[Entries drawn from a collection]
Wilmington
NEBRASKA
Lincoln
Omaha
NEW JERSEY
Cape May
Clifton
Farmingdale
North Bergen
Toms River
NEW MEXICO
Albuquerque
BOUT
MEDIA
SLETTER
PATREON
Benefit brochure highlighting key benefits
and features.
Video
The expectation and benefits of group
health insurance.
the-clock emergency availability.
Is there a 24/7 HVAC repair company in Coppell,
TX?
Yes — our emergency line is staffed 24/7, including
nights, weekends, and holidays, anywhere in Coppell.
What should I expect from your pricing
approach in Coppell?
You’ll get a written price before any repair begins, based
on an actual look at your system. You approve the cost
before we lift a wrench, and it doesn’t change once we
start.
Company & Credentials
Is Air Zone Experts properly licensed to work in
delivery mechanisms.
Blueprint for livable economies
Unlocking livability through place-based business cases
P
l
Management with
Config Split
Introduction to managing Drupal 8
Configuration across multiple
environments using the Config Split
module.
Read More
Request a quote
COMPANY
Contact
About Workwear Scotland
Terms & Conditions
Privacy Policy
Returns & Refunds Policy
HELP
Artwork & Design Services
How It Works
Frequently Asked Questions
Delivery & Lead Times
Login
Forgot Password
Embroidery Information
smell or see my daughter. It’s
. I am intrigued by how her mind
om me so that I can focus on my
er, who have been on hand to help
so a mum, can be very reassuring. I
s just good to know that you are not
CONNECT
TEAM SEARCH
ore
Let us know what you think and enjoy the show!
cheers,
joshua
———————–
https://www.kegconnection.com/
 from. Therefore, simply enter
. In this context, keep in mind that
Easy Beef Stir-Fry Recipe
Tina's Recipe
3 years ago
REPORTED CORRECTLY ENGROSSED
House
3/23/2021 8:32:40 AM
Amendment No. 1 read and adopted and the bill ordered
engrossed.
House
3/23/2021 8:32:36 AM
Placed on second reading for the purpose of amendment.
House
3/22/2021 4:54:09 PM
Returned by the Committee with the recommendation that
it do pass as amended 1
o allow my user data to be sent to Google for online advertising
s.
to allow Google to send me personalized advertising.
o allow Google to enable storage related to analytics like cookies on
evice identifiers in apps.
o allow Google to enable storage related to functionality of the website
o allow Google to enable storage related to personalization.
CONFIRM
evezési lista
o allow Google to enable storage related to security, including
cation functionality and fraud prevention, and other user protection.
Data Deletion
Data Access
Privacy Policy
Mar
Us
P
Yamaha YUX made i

• WORK ORDER
Take the records from their start through the line containing "the-clock emergency availability.", change "Video" to "Recording", and give those lines again with nothing else altered.

• OUTPUT
Wilmington
NEBRASKA
Lincoln
Omaha
NEW JERSEY
Cape May
Clifton
Farmingdale
North Bergen
Toms River
NEW MEXICO
Albuquerque
BOUT
MEDIA
SLETTER
PATREON
Benefit brochure highlighting key benefits
and features.
Recording
The expectation and benefits of group
health insurance.
the-clock emergency availability.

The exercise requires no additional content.